Fixed automation works in plants with stable layouts. The field is different: variability is the norm. General-purpose robots win when the cost of re-engineering every site is higher than improving the robot’s adaptability.
What’s the biggest technical gap right now?
Tactile sensing and force-aware control that’s robust in messy conditions. Vision-only manipulation hits a wall when you need reliable insertion, turning, and high-force contact without slip.
Where this goes next for AI-driven robotics in utilities
The fastest path to real value isn’t waiting for a perfect humanoid that can do everything. It’s building toward task competence the way Holson proposes: clear events, strict validation, and incremental medals.
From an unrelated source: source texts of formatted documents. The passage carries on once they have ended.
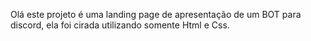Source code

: Olá este projeto é uma landing page de apresentação de um BOT para discord, ela foi cirada utilizando somente Html e Css.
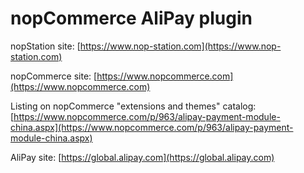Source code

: ﻿nopCommerce AliPay plugin
===========

nopStation site: [https://www.nop-station.com](https://www.nop-station.com)

nopCommerce site: [https://www.nopcommerce.com](https://www.nopcommerce.com)

Listing on nopCommerce "extensions and themes" catalog: [https://www.nopcommerce.com/p/963/alipay-payment-module-china.aspx](https://www.nopcommerce.com/p/963/alipay-payment-module-china.aspx)

AliPay site: [https://global.alipay.com](https://global.alipay.com)

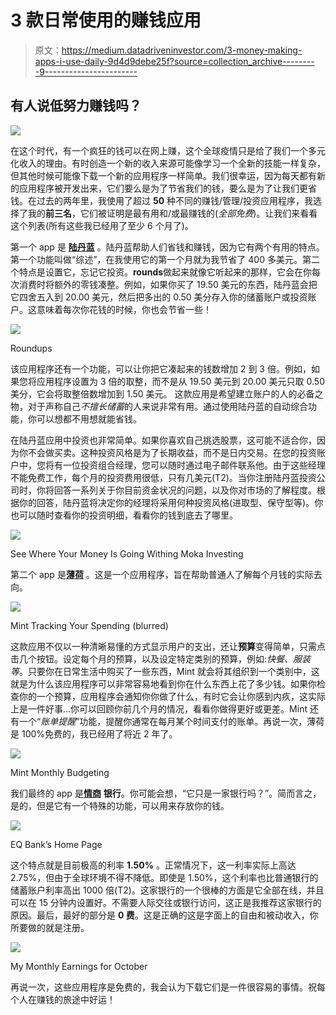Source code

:# 3 款日常使用的赚钱应用

> 原文：<https://medium.datadriveninvestor.com/3-money-making-apps-i-use-daily-9d4d9debe25f?source=collection_archive---------9----------------------->

## 有人说低努力赚钱吗？

![](img/c8112bcca530bf4d7c795a9833c2ba89.png)

在这个时代，有一个疯狂的钱可以在网上赚，这个全球疫情只是给了我们一个多元化收入的理由。有时创造一个新的收入来源可能像学习一个全新的技能一样复杂，但其他时候可能像下载一个新的应用程序一样简单。我们很幸运，因为每天都有新的应用程序被开发出来，它们要么是为了节省我们的钱，要么是为了让我们更省钱。在过去的两年里，我使用了超过 **50** 种不同的赚钱/管理/投资应用程序，我选择了我的**前三名**，它们被证明是最有用和/或最赚钱的(*全部免费*)。让我们来看看这个列表(所有这些我已经用了至少 6 个月了)。

第一个 app 是 [**陆丹蓝**](https://moka.ai/en/) 。陆丹蓝帮助人们省钱和赚钱，因为它有两个有用的特点。第一个功能叫做“综述”，在我使用它的第一个月就为我节省了 400 多美元。第二个特点是设置它，忘记它投资。**rounds**做起来就像它听起来的那样，它会在你每次消费时将额外的零钱凑整。例如，如果你买了 19.50 美元的东西，陆丹蓝会把它四舍五入到 20.00 美元，然后把多出的 0.50 美分存入你的储蓄账户或投资账户。这意味着每次你花钱的时候，你也会节省一些！

![](img/f12e25187bd99e2d93d8bb4049c1d3e2.png)

Roundups

该应用程序还有一个功能，可以让你把它凑起来的钱数增加 2 到 3 倍。例如，如果您将应用程序设置为 3 倍的取整，而不是从 19.50 美元到 20.00 美元只取 0.50 美分，它会将取整倍数增加到 1.50 美元。
这款应用是希望建立账户的人的必备之物，对于声称自己*不擅长储蓄*的人来说非常有用。通过使用陆丹蓝的自动综合功能，你可以想都不用想就能省钱。

在陆丹蓝应用中投资也非常简单。如果你喜欢自己挑选股票，这可能不适合你，因为你不会做买卖。这种投资风格是为了长期收益，而不是日内交易。在您的投资账户中，您将有一位投资组合经理，您可以随时通过电子邮件联系他。由于这些经理不能免费工作，每个月的投资费用很低，只有几美元(T2)。当你注册陆丹蓝投资公司时，你将回答一系列关于你目前资金状况的问题，以及你对市场的了解程度。根据你的回答，陆丹蓝将决定你的经理将采用何种投资风格(进取型、保守型等)。你也可以随时查看你的投资明细，看看你的钱到底去了哪里。

![](img/36f72e7b1fbf22ec9fb5d3ba48a1f490.png)

See Where Your Money Is Going Withing Moka Investing

第二个 app 是[**薄荷**](https://www.mint.com/) 。这是一个应用程序，旨在帮助普通人了解每个月钱的实际去向。

![](img/0791eec812b5b576ae832fa925224144.png)

Mint Tracking Your Spending (blurred)

这款应用不仅以一种清晰易懂的方式显示用户的支出，还让**预算**变得简单，只需点击几个按钮。设定每个月的预算，以及设定特定类别的预算，例如:*快餐、服装等*。只要你在日常生活中购买了一些东西，Mint 就会将其组织到一个类别中，这就是为什么该应用程序可以非常容易地看到你在什么东西上花了多少钱。如果你检查你的一个预算，应用程序会通知你你做了什么，有时它会让你感到内疚，这实际上是一件好事…你可以回顾你前几个月的情况，看看你做得更好或更差。Mint 还有一个“*账单提醒*”功能，提醒你通常在每月某个时间支付的账单。再说一次，薄荷是 100%免费的，我已经用了将近 2 年了。

![](img/35c99892bd4acde9c2a673bf01be6ed9.png)

Mint Monthly Budgeting

我们最终的 app 是[**情商**](https://www.eqbank.ca/personal-banking/features-rates?gclid=CjwKCAiA4o79BRBvEiwAjteoYOoGsNiMGWmEJZTYGvbI36a71lzgqouuabC4E0xHwIcVeDt7UhcMEBoCVooQAvD_BwE) **银行**。你可能会想，“它只是一家银行吗？”。简而言之，是的，但是它有一个特殊的功能，可以用来存放你的钱。

![](img/55d0252312f69f6f50cc15c90520d182.png)

EQ Bank’s Home Page

这个特点就是目前极高的利率 **1.50%** 。正常情况下，这一利率实际上高达 2.75%，但由于全球环境不得不降低。即使是 1.50%，这个利率也比普通银行的储蓄账户利率高出 1000 倍(T2)。这家银行的一个很棒的方面是它全部在线，并且可以在 15 分钟内设置好。不需要人际交往或银行访问，这正是我推荐这家银行的原因。最后，最好的部分是 **0 费**。这是正确的这是字面上的自由和被动收入，你所要做的就是注册。

![](img/ad5f8e58e7a8530c4f02f82773fe5ab4.png)

My Monthly Earnings for October

再说一次，这些应用程序是免费的，我会认为下载它们是一件很容易的事情。祝每个人在赚钱的旅途中好运！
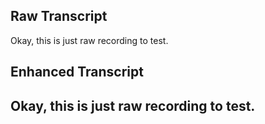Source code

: ## Raw Transcript
Okay, this is just raw recording to test.

## Enhanced Transcript
Okay, this is just raw recording to test.
---
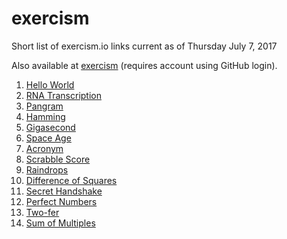 # exercism
Short list of exercism.io links current as of Thursday July 7, 2017

Also available at [exercism](http://exercism.io/cantocass) (requires account using GitHub login).

1. [Hello World](http://exercism.io/exercises/23f96f0ca10e4b47a1948500f238c972)
2. [RNA Transcription](http://exercism.io/exercises/ab92645850e442e69bebd2e29d76fd81)
3. [Pangram](http://exercism.io/exercises/a7da4d66938444ba9fdfacc92857fbc7)
4. [Hamming](http://exercism.io/exercises/715896e1acbf473ea1c00786b3c75c32)
5. [Gigasecond](http://exercism.io/exercises/c784e9de843946f7be00eb218849203a)
6. [Space Age](http://exercism.io/exercises/1a221211e82049df87d1a221cb3bd88f)
7. [Acronym](http://exercism.io/exercises/f1cfe6985b474d879abaa99cefbc596f)
8. [Scrabble Score](http://exercism.io/exercises/2a60adab522b4114892292ab2f2738e6)
9. [Raindrops](http://exercism.io/exercises/3763b6a7a3ae491bb31e1dc0bf45f46b)
10. [Difference of Squares](http://exercism.io/exercises/255128b5eb4243f6b52a4d564ff97758)
11. [Secret Handshake](http://exercism.io/exercises/95a5826a553d4eaeb55e4deac026586f)
12. [Perfect Numbers](http://exercism.io/submissions/88e83d3ba000488daa441fcaf69e7f5f)
13. [Two-fer](http://exercism.io/submissions/359a01d7c1b543e3ba3fa0aae780bbd4)
14. [Sum of Multiples](http://exercism.io/submissions/fe076268359a4b8996cec95f665ff087)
If you’re leading innovation in an energy or utility organization, the next step is practical: pick one manipulation-heavy workflow that drives cost and risk—cabinet access, basic tool use, wet cleaning for inspection readiness—and define a benchmark your team can run every quarter. Then measure progress like an operations metric, not a science project.
The forward-looking question worth asking in 2026 budget planning is simple: When our AI detects an issue in the grid, how many steps are still “human-only” before it gets fixed—and which of those steps could a robot reasonably earn a medal in first?